And Then There Were None

Late last night I had the thought about calling my father, but seeing the time, I decided to wait until the next morning. I hadn’t spoken to him in awhile. We don’t chat often but when we do the conversations last at least twenty to thirty minutes. I was going to see how things were holding up because my grandmother just weeks earlier had been placed in hospice. I knew the end was coming, but these things have no rhyme or reason as to when they end. They just … end. She died this morning. The last of my grandparents have faded away.

She was in her 90’s. She lived a long, full life, and now the end had come. I didn’t get to say goodbye. As the descent was coming, she become less communicative, unable to operate things with her hands, and spoke less. She had lived in a home, and trying to call her was unfortunately a no-go.

When my grandfather died, we thought things for her would decline quick, they were one of those old-time couples who did everything together, my grandfather waited on her, hand and foot. But she held on, for a half-decade, it wasn’t her time yet. But after my grandfather died she was placed in a home, she was immobile, and needed care we couldn’t give her.

She was a good person, and every visit with Grandma Ranahan was always a good one. Dinner, coffee, conversation, television, laughs. I’ll remember those visits with fondness. I didn’t get to know my mother’s side of my grandparents that well, so much of my memories of familial authority come from my father’s side.

When the pandemic hit, I thought of her often. “Please for the love of fuck don’t let it be COVID that ends it…” I thought. The restrictions on nursing homes made it difficult for family to see her. The months since, she had few visits. Her decline accelerated, by what I can only imagine, was a combination of her old age, and the lack of familial sights. She did not die of coronavirus, but the looming specter of it all accelerated and exacerbated the situation.

I’ve stared at the same four, white, close walls for the last several months. I’ve seen coworkers once. I ran into a friend at the grocery store. But largely my interactions have all been online. My grandmother had next to none of that, sadly. My grandmother had her time, but I can’t help but think of the few more months she could have had if we hadn’t fucked this entire virus response up. It makes me angry. She deserved better, she deserved to see more than four white walls and the nurses and orderlies who kept the facility running. I understand why she was in the situation she was in, there was no avoiding it, but she still deserved better. My father and aunts and uncles had one last chance to see her, luckily for them. And I’m at least grateful they had their shot.
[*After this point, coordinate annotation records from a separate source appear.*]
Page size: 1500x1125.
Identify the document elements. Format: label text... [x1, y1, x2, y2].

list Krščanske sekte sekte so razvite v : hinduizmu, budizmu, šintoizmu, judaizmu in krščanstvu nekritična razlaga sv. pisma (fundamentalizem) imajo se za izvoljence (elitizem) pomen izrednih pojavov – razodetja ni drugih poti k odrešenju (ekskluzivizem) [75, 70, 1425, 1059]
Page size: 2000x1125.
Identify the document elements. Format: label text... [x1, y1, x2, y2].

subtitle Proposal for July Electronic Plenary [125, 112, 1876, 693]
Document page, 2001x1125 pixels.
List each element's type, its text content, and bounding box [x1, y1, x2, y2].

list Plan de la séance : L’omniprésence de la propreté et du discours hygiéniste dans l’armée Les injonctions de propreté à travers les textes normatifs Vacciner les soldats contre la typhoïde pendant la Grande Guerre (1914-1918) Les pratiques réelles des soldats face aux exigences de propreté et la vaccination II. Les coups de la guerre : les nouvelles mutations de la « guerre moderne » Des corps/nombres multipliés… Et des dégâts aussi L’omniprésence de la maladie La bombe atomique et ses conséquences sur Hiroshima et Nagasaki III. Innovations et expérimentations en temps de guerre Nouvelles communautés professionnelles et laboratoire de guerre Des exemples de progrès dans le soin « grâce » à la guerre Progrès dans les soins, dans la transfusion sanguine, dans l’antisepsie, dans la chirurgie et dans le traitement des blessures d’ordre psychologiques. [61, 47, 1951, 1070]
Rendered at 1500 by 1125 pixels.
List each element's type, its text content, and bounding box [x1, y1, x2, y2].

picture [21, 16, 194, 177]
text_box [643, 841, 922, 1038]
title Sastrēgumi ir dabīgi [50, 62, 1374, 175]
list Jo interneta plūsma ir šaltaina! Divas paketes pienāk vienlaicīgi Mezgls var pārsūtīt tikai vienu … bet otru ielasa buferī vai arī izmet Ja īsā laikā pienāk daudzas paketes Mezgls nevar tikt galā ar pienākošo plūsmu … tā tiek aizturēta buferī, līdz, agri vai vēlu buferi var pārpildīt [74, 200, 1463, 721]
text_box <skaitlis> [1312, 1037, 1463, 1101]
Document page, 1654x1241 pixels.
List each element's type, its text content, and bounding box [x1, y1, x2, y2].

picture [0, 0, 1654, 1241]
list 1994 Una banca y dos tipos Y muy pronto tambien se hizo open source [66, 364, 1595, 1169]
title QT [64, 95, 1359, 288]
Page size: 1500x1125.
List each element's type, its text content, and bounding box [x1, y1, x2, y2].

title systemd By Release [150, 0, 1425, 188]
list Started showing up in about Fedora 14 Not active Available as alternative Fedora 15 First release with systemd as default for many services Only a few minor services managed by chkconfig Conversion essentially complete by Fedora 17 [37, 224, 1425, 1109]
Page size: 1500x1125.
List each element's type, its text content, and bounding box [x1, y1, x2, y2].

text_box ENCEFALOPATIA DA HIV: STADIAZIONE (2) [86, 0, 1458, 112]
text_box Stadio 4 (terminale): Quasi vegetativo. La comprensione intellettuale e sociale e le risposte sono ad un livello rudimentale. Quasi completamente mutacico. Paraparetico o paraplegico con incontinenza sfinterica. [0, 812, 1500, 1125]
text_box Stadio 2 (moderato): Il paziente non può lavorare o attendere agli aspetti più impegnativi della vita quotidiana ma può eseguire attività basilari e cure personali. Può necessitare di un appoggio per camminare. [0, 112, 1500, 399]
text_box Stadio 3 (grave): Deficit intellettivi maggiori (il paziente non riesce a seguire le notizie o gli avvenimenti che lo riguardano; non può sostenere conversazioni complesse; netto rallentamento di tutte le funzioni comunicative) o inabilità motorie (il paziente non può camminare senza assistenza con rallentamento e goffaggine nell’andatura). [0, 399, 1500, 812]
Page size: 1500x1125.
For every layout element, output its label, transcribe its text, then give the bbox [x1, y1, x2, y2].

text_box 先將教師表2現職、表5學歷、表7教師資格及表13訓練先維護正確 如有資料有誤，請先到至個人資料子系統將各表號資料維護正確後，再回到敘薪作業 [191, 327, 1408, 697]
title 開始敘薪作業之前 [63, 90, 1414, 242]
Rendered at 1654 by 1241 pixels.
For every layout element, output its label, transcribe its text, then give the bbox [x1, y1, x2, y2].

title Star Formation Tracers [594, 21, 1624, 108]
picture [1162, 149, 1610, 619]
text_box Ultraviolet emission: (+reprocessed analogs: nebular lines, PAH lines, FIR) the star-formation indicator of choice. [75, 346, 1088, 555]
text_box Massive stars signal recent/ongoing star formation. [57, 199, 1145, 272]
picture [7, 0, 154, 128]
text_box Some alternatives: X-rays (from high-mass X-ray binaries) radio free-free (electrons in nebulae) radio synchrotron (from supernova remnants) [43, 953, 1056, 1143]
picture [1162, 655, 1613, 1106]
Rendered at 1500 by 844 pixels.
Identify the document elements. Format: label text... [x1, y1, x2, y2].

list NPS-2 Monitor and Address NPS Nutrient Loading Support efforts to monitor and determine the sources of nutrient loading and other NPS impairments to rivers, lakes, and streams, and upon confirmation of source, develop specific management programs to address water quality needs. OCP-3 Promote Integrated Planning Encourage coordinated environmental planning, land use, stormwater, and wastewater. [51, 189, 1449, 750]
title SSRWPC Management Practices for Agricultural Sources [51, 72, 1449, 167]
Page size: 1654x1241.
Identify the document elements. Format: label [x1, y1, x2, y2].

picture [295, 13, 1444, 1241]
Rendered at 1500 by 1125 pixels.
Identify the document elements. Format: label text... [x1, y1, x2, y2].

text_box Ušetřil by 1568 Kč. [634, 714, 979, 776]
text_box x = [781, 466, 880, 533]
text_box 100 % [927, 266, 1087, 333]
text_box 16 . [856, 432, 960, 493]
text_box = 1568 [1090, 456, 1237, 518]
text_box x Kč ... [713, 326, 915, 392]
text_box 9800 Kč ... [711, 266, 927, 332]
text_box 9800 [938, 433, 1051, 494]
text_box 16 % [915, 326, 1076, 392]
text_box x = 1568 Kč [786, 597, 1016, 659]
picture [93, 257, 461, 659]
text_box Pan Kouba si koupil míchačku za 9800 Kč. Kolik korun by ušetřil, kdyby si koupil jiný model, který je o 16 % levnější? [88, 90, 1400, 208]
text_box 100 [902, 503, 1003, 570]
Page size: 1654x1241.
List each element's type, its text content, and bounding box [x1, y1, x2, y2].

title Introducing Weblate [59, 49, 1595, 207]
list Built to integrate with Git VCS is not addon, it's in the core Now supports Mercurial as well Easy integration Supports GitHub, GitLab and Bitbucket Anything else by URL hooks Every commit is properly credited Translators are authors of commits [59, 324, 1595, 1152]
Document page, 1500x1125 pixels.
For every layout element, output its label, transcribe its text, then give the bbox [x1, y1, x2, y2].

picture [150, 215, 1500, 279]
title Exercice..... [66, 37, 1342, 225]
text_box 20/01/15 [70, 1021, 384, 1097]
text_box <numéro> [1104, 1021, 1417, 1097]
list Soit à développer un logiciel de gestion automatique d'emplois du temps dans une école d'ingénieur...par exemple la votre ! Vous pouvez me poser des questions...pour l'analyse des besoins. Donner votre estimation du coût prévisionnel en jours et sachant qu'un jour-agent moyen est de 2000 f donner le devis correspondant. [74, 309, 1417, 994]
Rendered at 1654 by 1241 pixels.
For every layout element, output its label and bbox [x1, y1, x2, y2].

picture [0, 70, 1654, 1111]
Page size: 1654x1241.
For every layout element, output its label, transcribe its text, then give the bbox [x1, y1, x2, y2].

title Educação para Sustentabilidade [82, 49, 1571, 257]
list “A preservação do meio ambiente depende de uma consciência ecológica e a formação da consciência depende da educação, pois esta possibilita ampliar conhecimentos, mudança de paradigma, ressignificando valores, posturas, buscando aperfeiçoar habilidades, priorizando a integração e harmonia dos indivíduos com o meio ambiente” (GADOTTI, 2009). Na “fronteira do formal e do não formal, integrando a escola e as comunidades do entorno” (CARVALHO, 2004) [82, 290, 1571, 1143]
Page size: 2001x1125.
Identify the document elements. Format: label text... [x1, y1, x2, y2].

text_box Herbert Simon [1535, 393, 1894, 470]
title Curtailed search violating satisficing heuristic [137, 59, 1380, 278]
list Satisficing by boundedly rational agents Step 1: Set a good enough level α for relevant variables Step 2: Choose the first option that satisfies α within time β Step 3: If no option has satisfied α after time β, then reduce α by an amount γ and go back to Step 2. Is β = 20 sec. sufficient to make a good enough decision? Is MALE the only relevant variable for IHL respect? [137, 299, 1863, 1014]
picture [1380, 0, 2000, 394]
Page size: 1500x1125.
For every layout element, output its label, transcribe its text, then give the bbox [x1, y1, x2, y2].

She was my last living grandparent. In the latter half of the 2010’s they slowly fell one by one, each marked with a return flight home, reminiscence, and family. This year that’s not happening, at least for me. There won’t be a flight, no camaraderie with cousins, aunts, uncles, there won’t be any Catholic services for me to attend (even though I’m non-religious) because my family was largely Irish-Italian-Polish Catholic. There won’t be a dinner, coffee, or conversations. I’ll only get to imagine it.

COVID, and the lack of response to it, has left some of us on opposite coasts, with little recourse, or motivation to chance the trip with no time for quarantine before service. I don’t trust my own body to not betray me, and with a father who has lung issues, I’m unfortunately not returning. I won’t be a swinging scythe to drop on the family .

She didn’t die of COVID, but I won’t get a chance to grieve in person. The last of the grandparents, the last familial titan, is now gone. Considering how much worse other families in the US have had it with this wretched wraith of a virus, I suppose I should count my lucky stars it wasn’t worse. I hope my cat doesn’t mind me babbling to her about the good times that were had, about how my grandmother’s sense of humor sharpened with time, and more.

There’s something strange about the door closing on a generation of family, I can’t exactly put into words right now exactly what that is, I can only meet it with ponderance and silence, and maybe some alcohol too.

My grandfather died from cancer, my grandmother died in seclusion, I take solace in the fact that any suffering is now alleviated. Part of me is also is saddened that this is the way it is, but so it goes…

When this is all over, when we can finally be around each other without worrying that the air we breathe is also trying to kill us, our family will be able to have that dinner, that coffee, and that conversation. There will just be one less chair occupying the table.

LaVerne Ranahan, you will be missed. We love you.